Isabel Aragón
1854. Óleo sobre lienzo, 79,5 x 65,8 cmEn exposición temporal
Pese a la escasa producción retratística conocida, es patente la sensibilidad mostrada por Luis Ferrant en este género, en el que, por lo general, se adaptó con certera precisión a los gustos de la alta burguesía madrileña de los años centrales del siglo XIX, empleando con cierta complacencia los prototipos de mayor éxito, sin renunciar por ello a su cosmopolita personalidad artística. Este delicado retrato de niña reproduce una de las más exitosas tipologías de su tiempo, pero fue resuelto de un modo insólito en contraste con su estilo más habitual, a veces algo blando y de entonación opaca. La pintura rememora la solidez de la tradición retratística del barroco español, adaptada, eso sí, a los modelos franceses académicos posteriores a Ingres. La rigurosa colocación de la figura en el espacio, definido por un fondo neutro oscuro arcilloso, la distribución de la luz a través de un pétreo sombreado remarcado especialmente a lo largo del brazo izquierdo de la joven, e incluso la misma pose de la modelo, evocan formalmente la tradición española y en concreto ciertos recursos de Zurbarán. Todo ello resulta de absoluta excepcionalidad en el contexto de la producción conocida de Ferrant, como también la intensidad tonal de su factura y la potente iluminación que baña la figura, que en el resto de su obra acostumbran a ser mucho más discretas. La tibieza de las carnaciones del rostro es casi el único testimonio ajustado a la edad de la modelo, de unos doce años, pues su directa y poco inhibida mirada no corresponde con la psicología de una niña al borde de la pubertad, como sucede igualmente con otros aspectos de la representación. En realidad, durante buena parte del siglo XIX fueron muy pocos los artistas que supieron captar ajustadamente a los niños en sus retratos, y fue bastante común que adoptaran poses y ademanes de adultos.
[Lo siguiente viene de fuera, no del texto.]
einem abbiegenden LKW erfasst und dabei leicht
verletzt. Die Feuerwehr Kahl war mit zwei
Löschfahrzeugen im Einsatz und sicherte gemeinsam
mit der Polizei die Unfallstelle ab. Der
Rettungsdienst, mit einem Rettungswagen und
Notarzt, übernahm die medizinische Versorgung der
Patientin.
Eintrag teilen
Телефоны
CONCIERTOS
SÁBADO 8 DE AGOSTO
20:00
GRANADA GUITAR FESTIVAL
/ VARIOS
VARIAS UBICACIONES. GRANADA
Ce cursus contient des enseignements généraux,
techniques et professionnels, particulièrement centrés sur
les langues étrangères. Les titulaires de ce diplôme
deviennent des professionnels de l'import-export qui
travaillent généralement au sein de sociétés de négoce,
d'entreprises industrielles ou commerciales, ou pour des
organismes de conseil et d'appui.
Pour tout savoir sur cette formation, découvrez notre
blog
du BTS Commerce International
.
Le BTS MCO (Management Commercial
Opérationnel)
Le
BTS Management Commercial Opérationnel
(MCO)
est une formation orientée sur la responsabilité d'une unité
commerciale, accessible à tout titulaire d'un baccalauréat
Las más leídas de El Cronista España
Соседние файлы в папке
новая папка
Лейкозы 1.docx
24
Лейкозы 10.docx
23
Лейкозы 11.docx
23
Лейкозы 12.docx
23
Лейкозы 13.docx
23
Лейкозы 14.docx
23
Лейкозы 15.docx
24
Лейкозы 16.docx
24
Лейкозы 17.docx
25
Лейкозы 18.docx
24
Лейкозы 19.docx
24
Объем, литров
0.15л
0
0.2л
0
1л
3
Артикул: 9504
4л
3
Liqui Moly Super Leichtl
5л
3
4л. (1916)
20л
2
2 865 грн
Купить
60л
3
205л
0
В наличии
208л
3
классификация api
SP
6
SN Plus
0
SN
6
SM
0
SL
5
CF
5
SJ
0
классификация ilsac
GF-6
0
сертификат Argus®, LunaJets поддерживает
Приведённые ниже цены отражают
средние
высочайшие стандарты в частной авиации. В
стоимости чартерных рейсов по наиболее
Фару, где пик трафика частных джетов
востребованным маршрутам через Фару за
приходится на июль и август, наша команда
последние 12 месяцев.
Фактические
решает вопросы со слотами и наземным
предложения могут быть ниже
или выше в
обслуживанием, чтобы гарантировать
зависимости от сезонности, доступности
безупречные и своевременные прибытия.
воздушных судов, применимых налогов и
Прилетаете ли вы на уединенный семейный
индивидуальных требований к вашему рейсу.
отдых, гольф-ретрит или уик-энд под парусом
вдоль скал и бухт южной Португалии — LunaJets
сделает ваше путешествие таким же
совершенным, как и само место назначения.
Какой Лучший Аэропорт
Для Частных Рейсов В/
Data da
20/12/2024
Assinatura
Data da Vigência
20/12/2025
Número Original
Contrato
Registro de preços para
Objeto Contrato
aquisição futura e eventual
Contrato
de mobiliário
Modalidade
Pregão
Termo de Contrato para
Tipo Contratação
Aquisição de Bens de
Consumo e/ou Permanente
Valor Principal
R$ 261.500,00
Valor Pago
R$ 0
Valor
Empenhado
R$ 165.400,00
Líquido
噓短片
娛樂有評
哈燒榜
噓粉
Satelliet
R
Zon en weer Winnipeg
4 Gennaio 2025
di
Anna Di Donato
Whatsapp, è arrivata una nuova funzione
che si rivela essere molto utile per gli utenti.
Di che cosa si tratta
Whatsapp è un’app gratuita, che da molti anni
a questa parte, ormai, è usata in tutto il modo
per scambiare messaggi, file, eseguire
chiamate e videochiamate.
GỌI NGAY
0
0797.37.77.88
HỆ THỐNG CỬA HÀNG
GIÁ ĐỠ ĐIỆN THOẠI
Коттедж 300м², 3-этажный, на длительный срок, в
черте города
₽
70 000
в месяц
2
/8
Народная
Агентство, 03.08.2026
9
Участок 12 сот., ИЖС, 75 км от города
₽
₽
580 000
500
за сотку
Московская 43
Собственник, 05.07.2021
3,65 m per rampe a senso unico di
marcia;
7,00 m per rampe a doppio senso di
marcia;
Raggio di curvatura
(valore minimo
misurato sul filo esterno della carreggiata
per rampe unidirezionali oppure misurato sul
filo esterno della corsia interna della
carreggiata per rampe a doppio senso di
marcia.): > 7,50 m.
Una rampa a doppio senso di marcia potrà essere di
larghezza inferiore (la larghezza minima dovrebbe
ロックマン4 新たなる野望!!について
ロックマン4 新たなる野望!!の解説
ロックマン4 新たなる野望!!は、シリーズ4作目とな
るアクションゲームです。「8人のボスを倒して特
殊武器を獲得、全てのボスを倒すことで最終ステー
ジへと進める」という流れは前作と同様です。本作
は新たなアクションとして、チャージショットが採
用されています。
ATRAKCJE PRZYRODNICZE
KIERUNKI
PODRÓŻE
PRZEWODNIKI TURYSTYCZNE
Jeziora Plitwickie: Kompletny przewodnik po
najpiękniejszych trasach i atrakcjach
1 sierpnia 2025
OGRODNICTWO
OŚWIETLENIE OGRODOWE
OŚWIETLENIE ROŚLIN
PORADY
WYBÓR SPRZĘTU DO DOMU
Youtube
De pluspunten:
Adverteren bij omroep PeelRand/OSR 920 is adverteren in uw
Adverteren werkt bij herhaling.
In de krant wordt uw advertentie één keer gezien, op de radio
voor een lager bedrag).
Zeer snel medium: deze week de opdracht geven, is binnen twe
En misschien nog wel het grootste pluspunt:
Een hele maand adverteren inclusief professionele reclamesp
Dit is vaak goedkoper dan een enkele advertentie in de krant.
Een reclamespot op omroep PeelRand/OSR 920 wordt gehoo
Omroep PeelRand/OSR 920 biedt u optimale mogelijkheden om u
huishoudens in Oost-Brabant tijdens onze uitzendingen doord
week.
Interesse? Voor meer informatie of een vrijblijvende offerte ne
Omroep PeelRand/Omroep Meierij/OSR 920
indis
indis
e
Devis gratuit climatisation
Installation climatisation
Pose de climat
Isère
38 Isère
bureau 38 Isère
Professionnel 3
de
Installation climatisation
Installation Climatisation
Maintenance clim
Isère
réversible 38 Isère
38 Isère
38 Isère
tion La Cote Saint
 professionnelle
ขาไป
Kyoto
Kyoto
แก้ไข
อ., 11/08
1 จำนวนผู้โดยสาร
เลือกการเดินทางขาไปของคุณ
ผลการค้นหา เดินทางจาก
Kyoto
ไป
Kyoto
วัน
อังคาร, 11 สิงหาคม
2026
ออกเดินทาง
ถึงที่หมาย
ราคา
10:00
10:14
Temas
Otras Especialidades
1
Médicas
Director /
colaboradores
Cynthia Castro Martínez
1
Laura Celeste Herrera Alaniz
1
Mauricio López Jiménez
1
Isabel Aragón posa con un vestido gris azulado ribeteado con tiras de escocia y una camisa de blonda guarnecida con lazos de color rosado, adornos que estuvieron muy de moda en los años en que se fecha el retrato, pero que se aconsejaba emplear por separado y, más bien, por señoritas de mayor edad. La mano, de dibujo firme, sostiene un pañuelo blanco de seda bordada que destaca la sutileza de la fresca y clara encarnación de la piel de la joven. Ferrant describe atentamente el recargado atuendo de la damisela -para lo cual se sirvió de un dibujo consistente-, detallando con minucia sus valiosas joyas, propias de una mujer de más edad, o el elaboradísimo peinado con moños y trenza a modo de diadema adornado con flores naturales, que era característico de una muchacha adolescente, pero que resulta sobrecargado para el gusto del momento. De hecho, era frecuente en la prensa de esos años encontrar abundantes advertencias contra los desmanes de la coquetería femenina y sus afectados resultados -síntoma inequívoco de que era algo que se extendía en la buena sociedad de los años centrales del siglo- y que estaban especialmente mal vistos en las jovencitas de poca edad que -como lo haría probablemente la modelo de este retrato- anhelaban ser recibidas en sociedad, pero a las que se exigía, por encima de todo, extrema discreción.
La retratada es Isabel Aragón Rey, que casaría luego con Nicolás Escolar y Sáenz-López, reconocido médico madrileño, pariente cercano del político riojano Práxedes Mateo-Sagasta y Escolar (1825-1903), que fue varias veces presidente liberal del gobierno de España. El matrimonio Escolar Aragón tuvo una hija, Rita -que falleció sin descendencia-, y un varón, Carlos (1872-1958), ingeniero y presidente del Consejo Nacional de Obras Públicas entre 1941 y 1942. Carlos Escolar tampoco tuvo hijos de su matrimonio con Fermina González y en su testamento legó este retrato de su madre siendo una niña al Museo del Prado (Texto extractado de G. Navarro, C. en: El retrato español en el Prado. De Goya a Sorolla, Museo Nacional del Prado, 2007, p. 144).